- STATED EXERCISE 1
Reproduce word for word the part of the post about organizing computer files that opens with the words containing "I’ve mentioned before" and closes with "the computer, right?".
- STATED EXERCISE 2
In the post about organizing computer files below, when is the writer prone to clean house?

- SOURCE DOCUMENT
I’ve mentioned before that a lot of my neuroses surrounding productivity and creativity get enacted around the organization of my files on the computer, right?

Well they do.

I spend, probably way too much time thinking and considering the schemes that I name my files, their organization in relation to each other, their internal organization, the way their backed up. And so forth. The good thing is that I’m usually pretty happy with the way things are organized, and I tend to establish pretty flexible systems, but when I’m coming back to a couple projects after some time off or I’m restarting work on a project (at the beginning of a semester, say) I’m prone to clean house--as it were.

As the anxiety surrounding my past couple of months dragged on, and as that was wrapped up in a bunch of concerns about the state of my projects, I rearranged and reorganized things a few times, and for completely different reasons, got a lot of nothing done. Long story short, while I don’t like the way that the files were back in January, I also don’t like the way they are now.

- EXCERPTED DATA
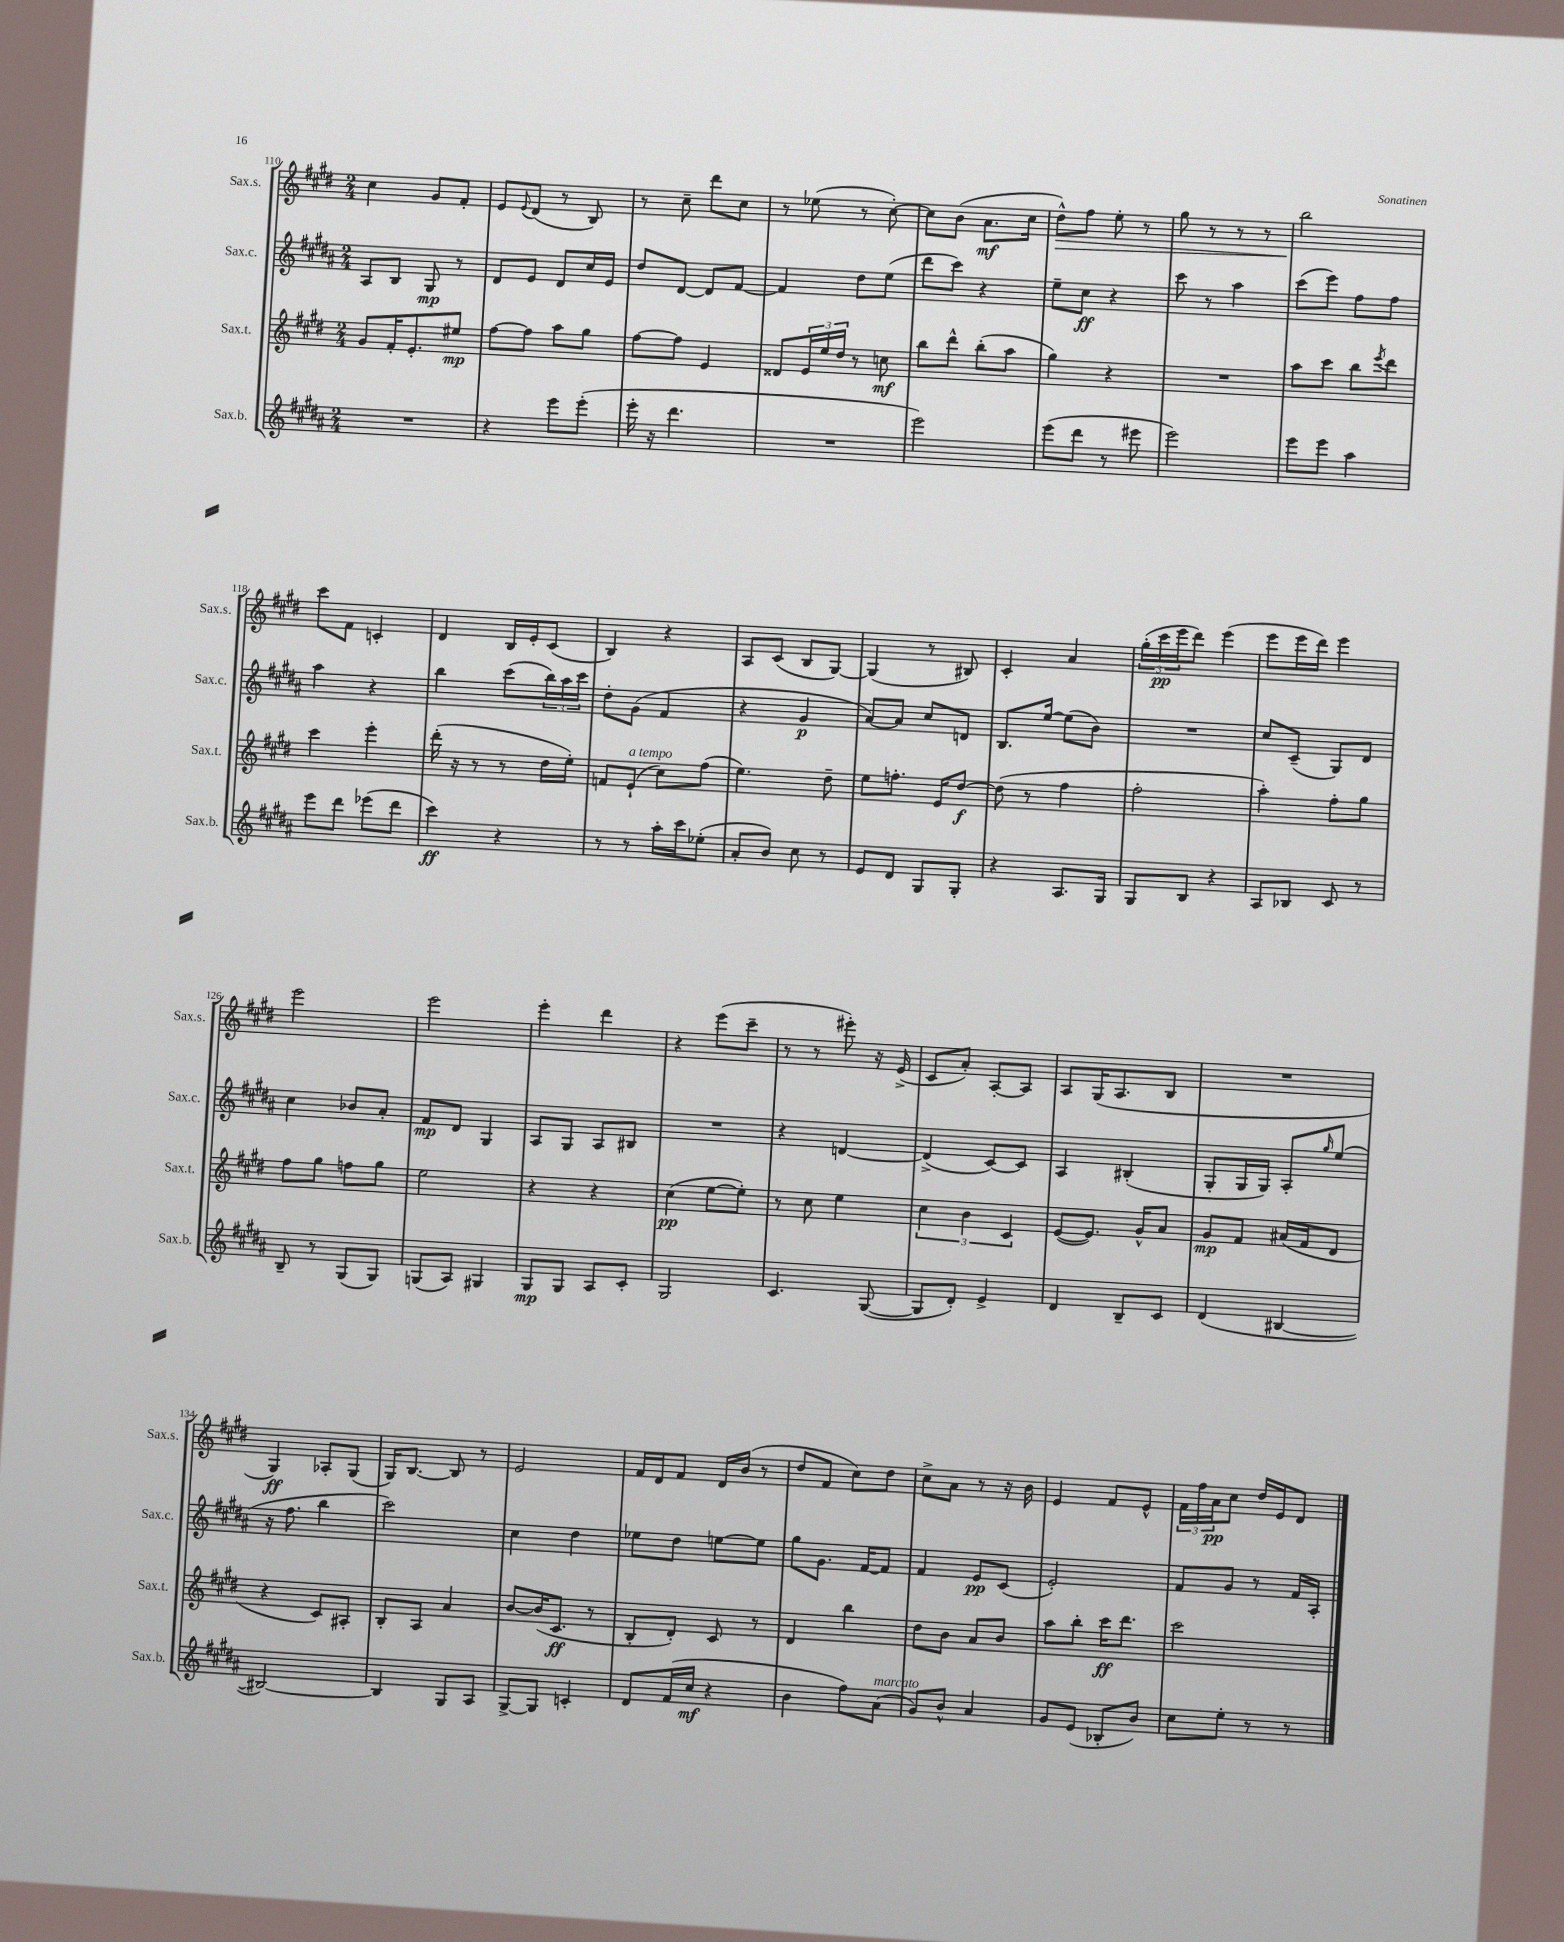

**kern	**kern	**kern	**kern
*staff4	*staff3	*staff2	*staff1
*clefG2	*clefG2	*clefG2	*clefG2
*k[f#c#g#d#a#]	*k[f#c#g#d#]	*k[f#c#g#d#a#]	*k[f#c#g#d#]
*M2/4	*M2/4	*M2/4	*M2/4
2r	8g#	8A#	4cc#
.	16f#'	8B	.
.	8.e'	.	.
.	.	8G#	8g#
.	8ee#	8r	8f#'
=	=	=	=
4r	[8ff#	8d#	8e
.	.	.	8qqe
.	8ff#]	8e	(8d#
8eee	8aa	8d#	8r
(8eee'	8gg#	16cc#	8B)
.	.	16e	.
=	=	=	=
16eee'	[8ff#	8dd#	8r
16r	.	.	.
4.ddd#	8ff#]	[8d#	8cc#~
.	4e	8d#]	8ddd#
.	.	[8f#	8cc#
=	=	=	=
2r	8d##	4f#]	8r
.	24e	.	(8ee-
.	24ee	.	.
.	24dd#	.	.
.	8r	8dd#	8r
.	8cc	(8ee	[8cc#')
=	=	=	=
2eee)	8bb	8ddd#	8cc#]
.	8ddd#^^	8ccc#)	(8b
.	(8bb'	4r	8.a
.	8aa	.	.
.	.	.	16cc#
=	=	=	=
(8eee	4gg#)	8ee~	8dd#^^)
8ddd#	.	8cc#	8ff#
8r	4r	4r	8ee'
8eee#	.	.	8r
=	=	=	=
2eee)	2r	8ccc#	8gg#
.	.	8r	8r
.	.	4aa#	8r
.	.	.	8r
=	=	=	=
8eee	8aa	(8ccc#	2bb
8eee	8ccc#	8eee)	.
4aa#	8bb	8ff#	.
.	8qeee	.	.
.	8ddd#	8ff#	.
=	=	=	=
8eee	4ccc#	4aa#	8ccc#
8ddd#	.	.	8f#
(8eee-	4eee'	4r	4c'
8ddd#	.	.	.
=	=	=	=
4ccc#)	(16ddd#'	4bb	4d#
.	16r	.	.
.	8r	.	.
4r	8r	(8ccc#	16B
.	.	.	16e'
.	16dd#	24bb)	(8c#
.	.	24aa#	.
.	16ee')	.	.
.	.	24ccc#	.
=	=	=	=
8r	8f	8dd#'	4B)
8r	(8e`	(8g#	.
16aa#'	8cc#)	4f#	4r
16ccc#	.	.	.
(8ee-'	(8ff#	.	.
=	=	=	=
8a#'	4.ee)	4r	8A
8b)	.	.	(8c#
8cc#	.	4g#	8B
8r	8dd#~	.	[8G#)
=	=	=	=
8e	8ee	[8a#)	(4G#]
8d#	8.ff'	8a#]	.
8G#	.	8cc#	8r
.	16e	.	.
8G#'	[8dd#	8d	8B#)
=	=	=	=
4r	(8dd#]	8.B	4c#'
.	8r	.	.
.	.	[16ee	.
8.A#	4ff#	(8ee]	4a
.	.	8b)	.
16G#	.	.	.
=	=	=	=
8G#	2ff#'	2r	(24gg#'
.	.	.	24ccc#
.	.	.	24eee
8B	.	.	8ddd#)
4r	.	.	(4eee
=	=	=	=
8A#	4aa')	8cc#	8eee
8B-	.	(8c#~	16eee
.	.	.	16ddd#)
8c#	8ff#'	8G#)	4eee
8r	8gg#	8d#	.
=	=	=	=
8B~	8ff#	4cc#	2eee
8r	8gg#	.	.
(8G#	8ff	8b-	.
8G#)	8gg#	8a#'	.
=	=	=	=
(8G	2ee	8f#	2eee
8A#)	.	8d#	.
4G#	.	4G#	.
=	=	=	=
8G#	4r	8A#	4eee'
8G#	.	8G#	.
8A#	4r	8A#	4ddd#
8c#'	.	8B#	.
=	=	=	=
2G#	(4cc#	2r	4r
.	[8ee	.	(8eee
.	8ee'])	.	8ccc#~
=	=	=	=
4.c#	8r	4r	8r
.	8cc#	.	8r
.	4ee	[4d	8eee#')
([8G#	.	.	16r
.	.	.	(16e^
=	=	=	=
8G#]	6cc#	(4d^]	8c#
8d#')	.	.	8a')
.	6b	.	.
4e^	.	[8c#)	[8A'
.	6c#	.	.
.	.	8c#]	8A]
=	=	=	=
4d#	([8e	4A#	8A
.	8.e])	.	(16G#
.	.	.	8.A
8B~	.	(4B#'	.
.	16g#^^	.	.
8c#	8a	.	8B
=	=	=	=
(4d#	8g#	8G#'	2r
.	8f#	16G#	.
.	.	16G#)	.
[4B#	(16a#	8A#'	.
.	16f#	.	.
.	.	16qqgg#	.
.	8d#	(8ee	.
=	=	=	=
2B#_)	4r	16r	4G#)
.	.	8.ff#	.
.	8c#)	4bb	8A-'
.	8A#'	.	(8G#
=	=	=	=
4B#]	8B'	2ccc#)	16G#)
.	.	.	[8.B
.	8A	.	.
8G#	4a	.	8B]
8A#	.	.	8r
=	=	=	=
[8G#^	[8b	4cc#	2e
8G#]	(16b]	.	.
.	8.c#	.	.
4c'	.	4dd#	.
.	8r	.	.
=	=	=	=
8d#	8B'	8ee-	16f#
.	.	.	16d#
(16f#	8d#')	8dd#	8f#
16cc#	.	.	.
4r	8c#	[8ee	16d#
.	.	.	(16b
.	8r	8ee]	8r
=	=	=	=
4b	4d#	8gg#	8dd#
.	.	8.g#	8f#
8ff#)	4bb	.	8cc#)
.	.	[16f#	.
(8a#	.	8f#]	8dd#
=	=	=	=
8g#)	8dd#	4f#	8cc#^
8b^^	8b	.	8a
4a#	8a	8e	8r
.	8b	(8c#	16r
.	.	.	16b
=	=	=	=
8g#	8aa	2e')	4e
(8e	8bb'	.	.
8B-'	16ccc#	.	8f#
.	8.ddd#	.	.
8b)	.	.	8e^^
=	=	=	=
8cc#	2ccc#	8f#	24f#
.	.	.	24ff#
.	.	.	24a
8ee'	.	8g#	8cc#
8r	.	8r	16dd#
.	.	.	16e
8r	.	16f#	8d#
.	.	16A#'	.
==	==	==	==
*-	*-	*-	*-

- EXPECTED ANSWER 1
I’ve mentioned before that a lot of my neuroses surrounding productivity and creativity get enacted around the organization of my files on the computer, right?

- EXPECTED ANSWER 2
When coming back to a couple of projects after some time off or restarting work on a project, such as at the beginning of a semester.